Les députés écologistes poussent à légiférer rapidement sur ce sujet très sensible qui n’est plus inscrit à l’agenda du Parlement. Le comité d’éthique doit se prononcer dans les prochains jours.

 

Les Verts veulent relancer le débat sur l’euthanasie. Les députés écologistes viennent de déposer une proposition de loi autorisant l’« aide active à mourir et le suicide médicalement assisté ».

Le texte a peu de chances d’être adopté mais vise à «mettre la pression sur le gouvernement pour qu’il légifère rapidement», explique son auteur Véronique Massoneau, élue de la Vienne. Pendant la campagne présidentielle, François Hollande avait promis de proposer « une assistance médicalisée pour terminer sa vie dans la dignité », allant plus loin que la loi Léonetti de 2005. Il était question d’un texte dans le courant de l’année 2013. Mais depuis les débats extrêmement tendus autour du mariage homosexuel, l’exécutif n’a pas très envie d’ouvrir un nouveau dossier ultrasensible.

 

Avis du comité d’éthique

 

Après les conclusions de la mission confiée au professeur Didier Sicard, le président de la République a saisi le comité national consultatif d’éthique. Il doit se prononcer fin juin – début juillet sur trois pistes : une réforme des « directives anticipées » (volontés exprimées par les patients à l’avance), la manière de rendre les derniers instants « plus dignes » et l’assistance au suicide.

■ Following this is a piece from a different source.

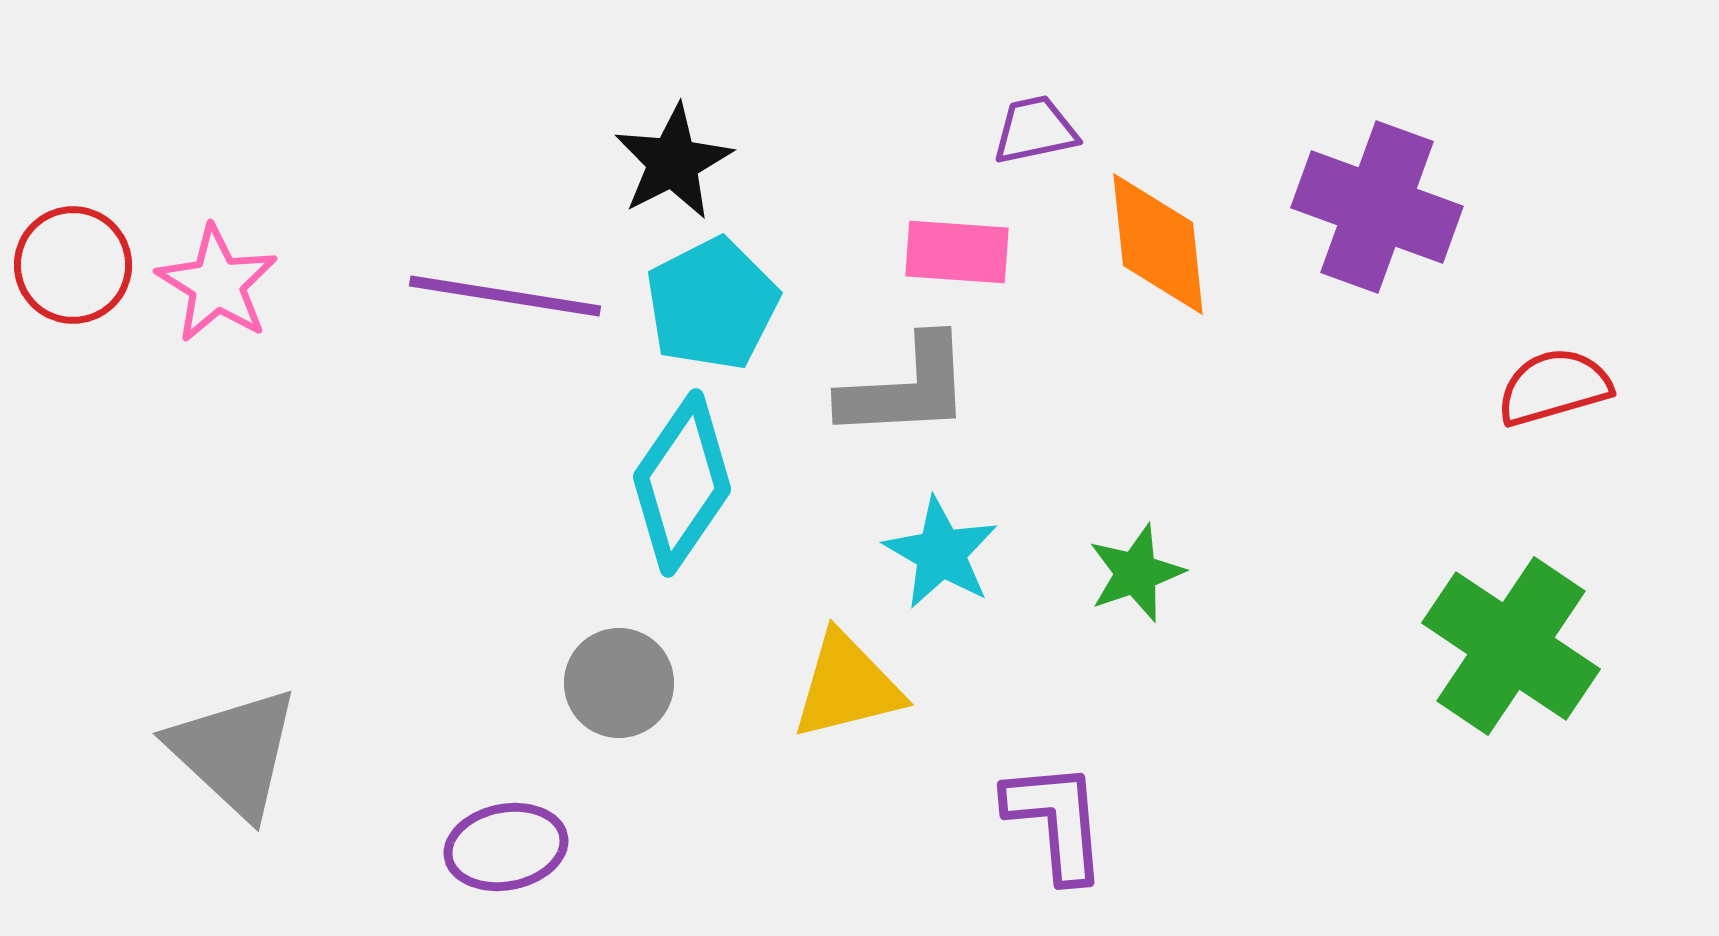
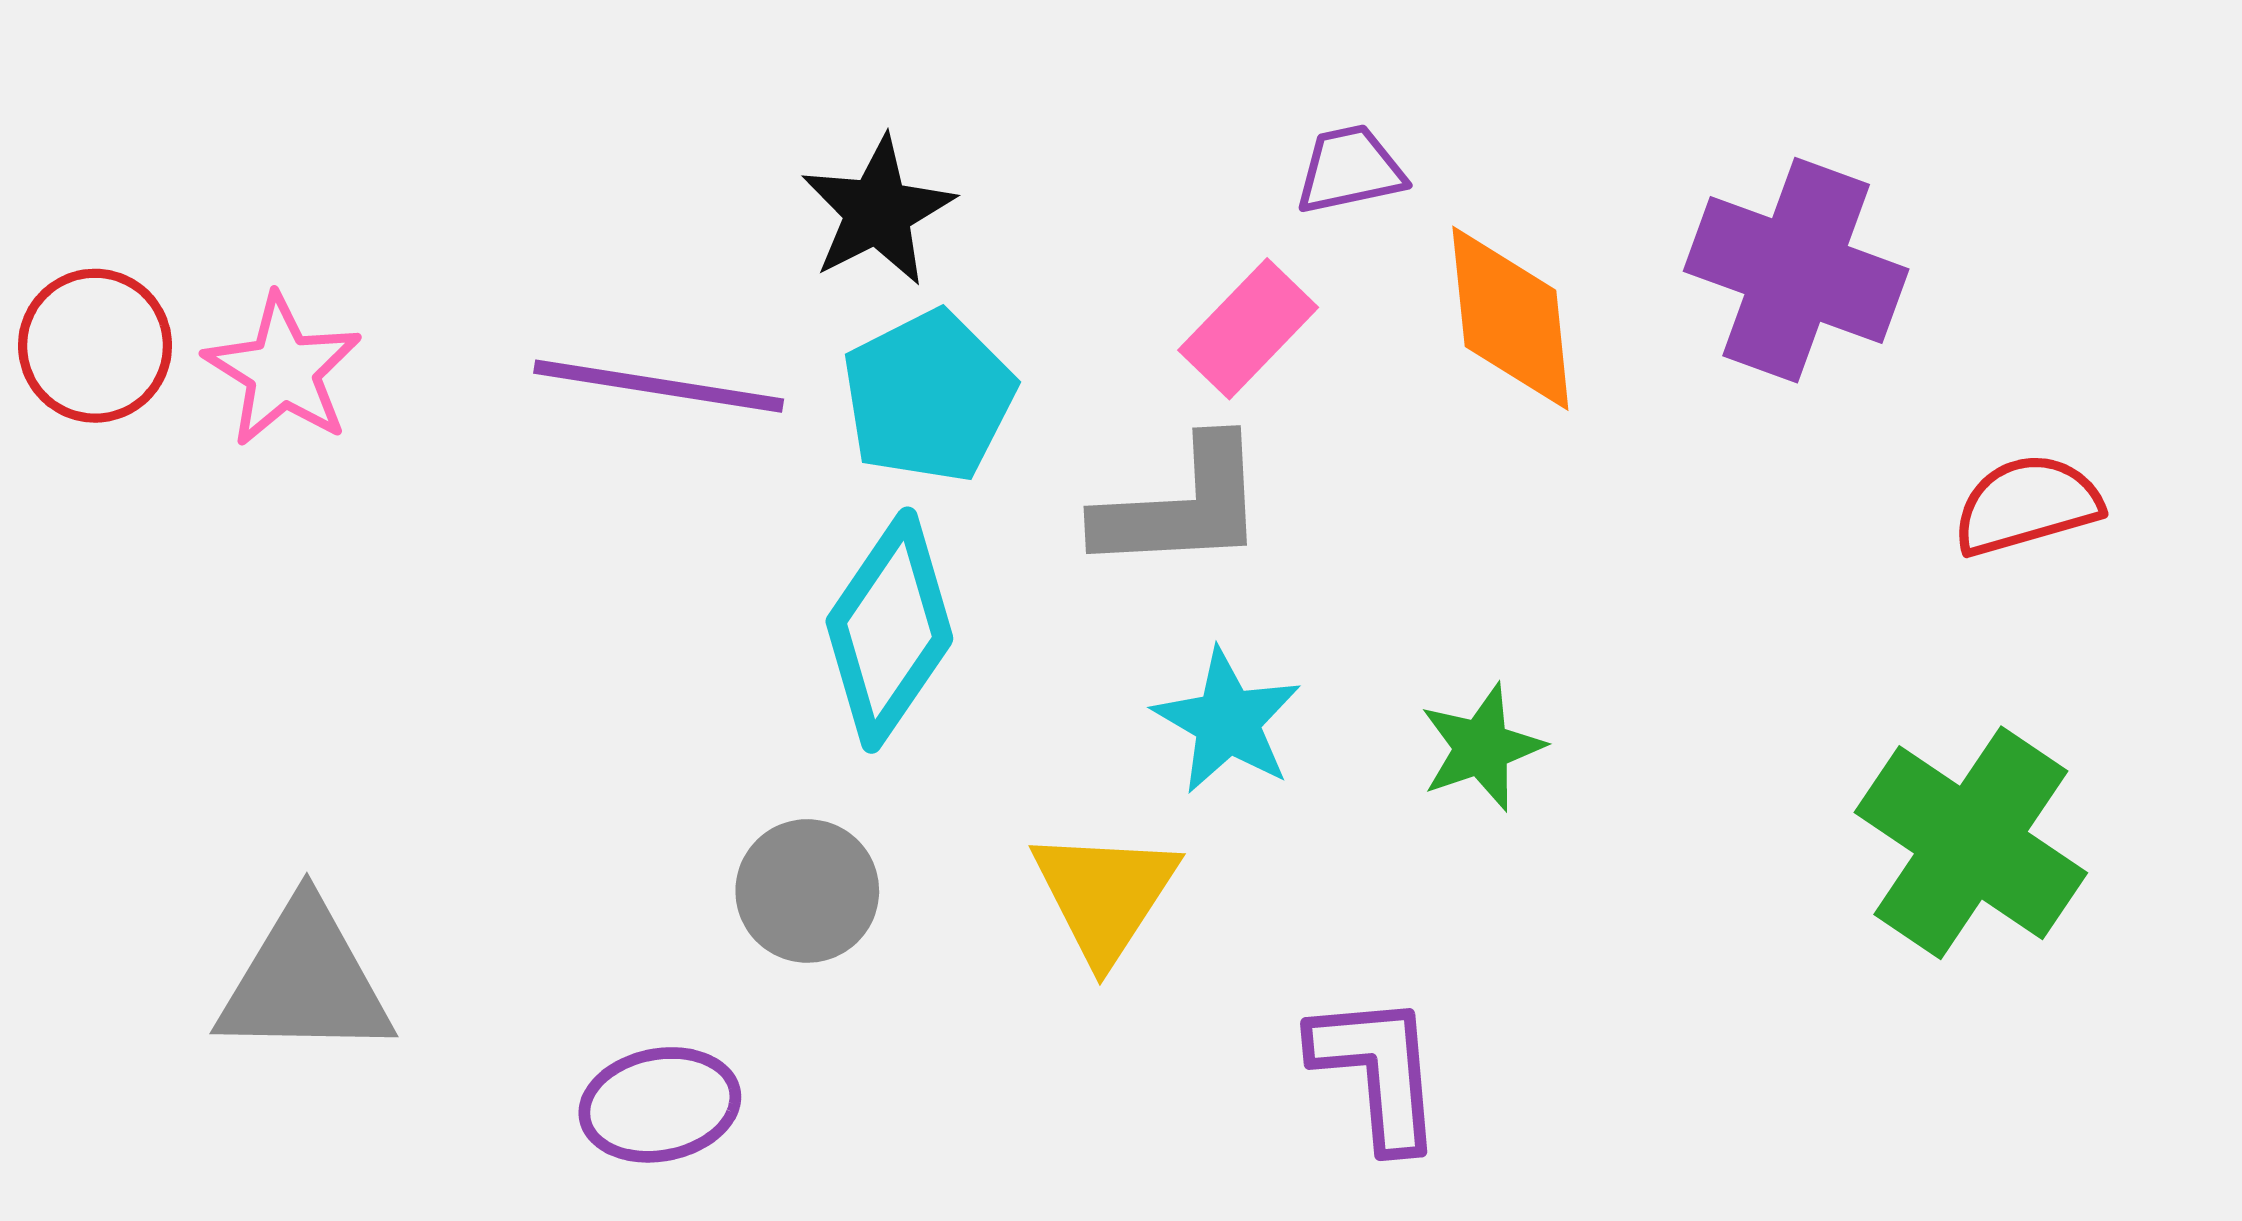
pink rectangle: (957, 252) -> (1248, 329), turned -50
yellow triangle: (847, 686) -> (1105, 895), turned -43
gray triangle: (234, 752) -> (305, 981), turned -42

Les Verts vont plus loin. Ils veulent non seulement légaliser le suicide assisté (on donne un produit au malade ou à son entourage pour qu’il mette fin à ses jours) mais aussi l’euthanasie (c’est le médecin qui administre le produit conduisant à la mort). Véronique Massoneau connaît bien le sujet. D’origine belge, elle a eu recours à la loi de ce pays autorisant l’euthanasie active pour mettre un terme aux souffrances de son père.

 

Autoriser à « faire mourir »

 

« Avec notre texte, nous voulons faire de la pédagogie », plaide-t-elle. « La loi Léonetti a ouvert une brèche, en développant les soins palliatifs et en réduisant l’acharnement thérapeutique. Mais elle ne va pas assez loin. Elle autorise un arrêt des soins, de l’hydratation et de l’alimentation artificielle. Souvent, la mort n’intervient pas dans les conditions apaisées qu’aurait désirées la personne. » Fin avril, le député UMP Jean Léonetti, a proposé d’améliorer son propre texte en autorisant l’administration d’une « sédation en phase terminale » pour permettre au patient de « dormir avant de mourir ». Pas suffisant pour les Verts qui estiment qu’il faut passer du « laisser mourir » au « faire mourir ». Pour Véronique Massoneau, il s’agit d’encadrer des pratiques qui existent déjà. « Des milliers d’euthanasies sont pratiquées en France, observe-t-elle, la loi doit permettre de sécuriser les familles. » Un débat complexe qui ne sera pas tranché avant 2014.